Tuesday, November 22, 2016

Israel minister sees exports to Turkey - NATURAL GAS WORLD

November 22nd, 2016, 1:35pm
Ya'acov Zalel

Israel's energy minister Yuval Steinitz told a conference in Tel Aviv November 21 that the giant Leviathan and two other smaller gas fields offshore Israel, Karish and Tanin, will be developed come what may, and gas would then flow to Turkey.

He told the 2016 Israel Energy and Business Convention in Tel Aviv that there was no question about it. "I know it is sometimes neither simple nor easy. We have done what we had to do, the best I could, and now there is not a situation that timetables would be delayed. It will not happen. It is unthinkable."

The final investment decision (FID) for Leviathan has yet to be taken by the project's partners. Delek is adamant that the FID will be taken by the end of the year while Noble Energy, a 40% shareholder, and the operator, said it could be early next year. Delek Drilling CEO Yossi Abu said at the conference that the Leviathan partners were close to securing $4bn in finance for the field's development. "The Leviathan financing agreements are in the final stages of negotiations," Abu said at the conference. Last month Ratio, a 15% shareholder in Leviathan, had raised about $200mn in bonds in order to finance its equity investment in the project through a mezzanine debt.

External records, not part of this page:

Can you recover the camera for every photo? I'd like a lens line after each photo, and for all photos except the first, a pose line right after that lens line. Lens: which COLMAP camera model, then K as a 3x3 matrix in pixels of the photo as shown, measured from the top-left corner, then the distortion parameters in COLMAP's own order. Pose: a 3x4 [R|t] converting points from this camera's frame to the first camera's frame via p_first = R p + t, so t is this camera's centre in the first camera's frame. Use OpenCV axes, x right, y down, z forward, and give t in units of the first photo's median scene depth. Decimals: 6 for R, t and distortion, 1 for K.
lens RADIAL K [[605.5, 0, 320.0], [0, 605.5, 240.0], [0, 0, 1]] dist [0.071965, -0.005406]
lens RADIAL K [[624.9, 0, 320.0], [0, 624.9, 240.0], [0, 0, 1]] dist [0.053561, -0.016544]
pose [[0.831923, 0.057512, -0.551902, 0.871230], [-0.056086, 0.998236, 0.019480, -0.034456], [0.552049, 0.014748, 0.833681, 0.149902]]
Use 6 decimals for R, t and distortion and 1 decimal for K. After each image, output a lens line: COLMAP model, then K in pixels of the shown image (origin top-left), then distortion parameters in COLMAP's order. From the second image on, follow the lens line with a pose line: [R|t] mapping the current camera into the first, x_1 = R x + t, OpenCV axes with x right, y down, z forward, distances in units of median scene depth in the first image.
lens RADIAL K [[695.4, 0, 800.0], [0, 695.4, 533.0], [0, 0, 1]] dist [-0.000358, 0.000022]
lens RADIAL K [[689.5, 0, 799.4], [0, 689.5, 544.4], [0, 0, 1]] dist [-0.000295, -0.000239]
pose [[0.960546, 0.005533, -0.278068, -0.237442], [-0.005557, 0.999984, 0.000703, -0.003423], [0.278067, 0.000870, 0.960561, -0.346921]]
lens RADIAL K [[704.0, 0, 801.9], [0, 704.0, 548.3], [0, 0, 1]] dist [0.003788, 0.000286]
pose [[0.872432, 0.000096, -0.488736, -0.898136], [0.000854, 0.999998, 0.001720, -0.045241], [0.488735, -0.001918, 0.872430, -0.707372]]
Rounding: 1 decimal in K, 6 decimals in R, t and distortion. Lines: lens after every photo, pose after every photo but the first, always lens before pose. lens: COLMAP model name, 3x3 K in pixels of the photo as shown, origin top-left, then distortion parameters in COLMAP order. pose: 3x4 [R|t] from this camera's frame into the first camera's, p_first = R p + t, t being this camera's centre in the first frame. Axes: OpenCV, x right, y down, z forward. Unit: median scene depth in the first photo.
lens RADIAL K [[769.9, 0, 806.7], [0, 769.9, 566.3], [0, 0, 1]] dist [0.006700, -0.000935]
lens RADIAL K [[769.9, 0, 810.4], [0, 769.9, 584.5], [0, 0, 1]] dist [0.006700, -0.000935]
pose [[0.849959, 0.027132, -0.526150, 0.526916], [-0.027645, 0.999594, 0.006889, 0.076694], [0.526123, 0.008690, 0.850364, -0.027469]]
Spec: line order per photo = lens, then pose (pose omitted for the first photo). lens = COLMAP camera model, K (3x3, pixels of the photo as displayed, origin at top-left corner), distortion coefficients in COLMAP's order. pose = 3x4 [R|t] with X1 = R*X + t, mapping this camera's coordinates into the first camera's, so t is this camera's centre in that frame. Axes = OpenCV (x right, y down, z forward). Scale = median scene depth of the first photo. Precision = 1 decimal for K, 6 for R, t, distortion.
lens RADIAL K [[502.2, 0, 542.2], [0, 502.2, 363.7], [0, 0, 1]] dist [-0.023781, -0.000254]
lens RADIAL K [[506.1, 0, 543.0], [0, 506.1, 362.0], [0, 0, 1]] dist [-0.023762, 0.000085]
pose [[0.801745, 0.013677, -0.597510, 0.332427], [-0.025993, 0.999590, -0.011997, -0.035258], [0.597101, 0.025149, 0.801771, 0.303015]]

In his 30-minute speech, Steinitz said negotiations with Turkey concerning laying of a 500-km pipeline are ongoing and that it will be ready for operations in three years' time, when Leviathan is expected to start production. "When production in Leviathan is started in the three years' time, export to Turkey will start as well," Steinitz said.

Referring to the licensing round the energy ministry launched last week, Steinitz said that "there are probably huge deposits waiting to break out and we have to do it." He said that in 2018 a new assessment will be made concerning gas export quota and promised that most of the gas will be for export.

Steinitz criticism
Gina Cohen, an independent energy consultant, was not convinced by Steinitz's declarations. "I think he talks too much. Even I who spend 12 hours a day dealing on gas, when I hear him I find it very hard to distinguish between what is possible and what is not possible. And that is why I think it will be very hard for others to distinguish it. And including himself and including his ministry. And I would like him very much to focus on what is possible and to focus his energy and his ministry's energy on what is possible and what is doable and to help to afford this projects."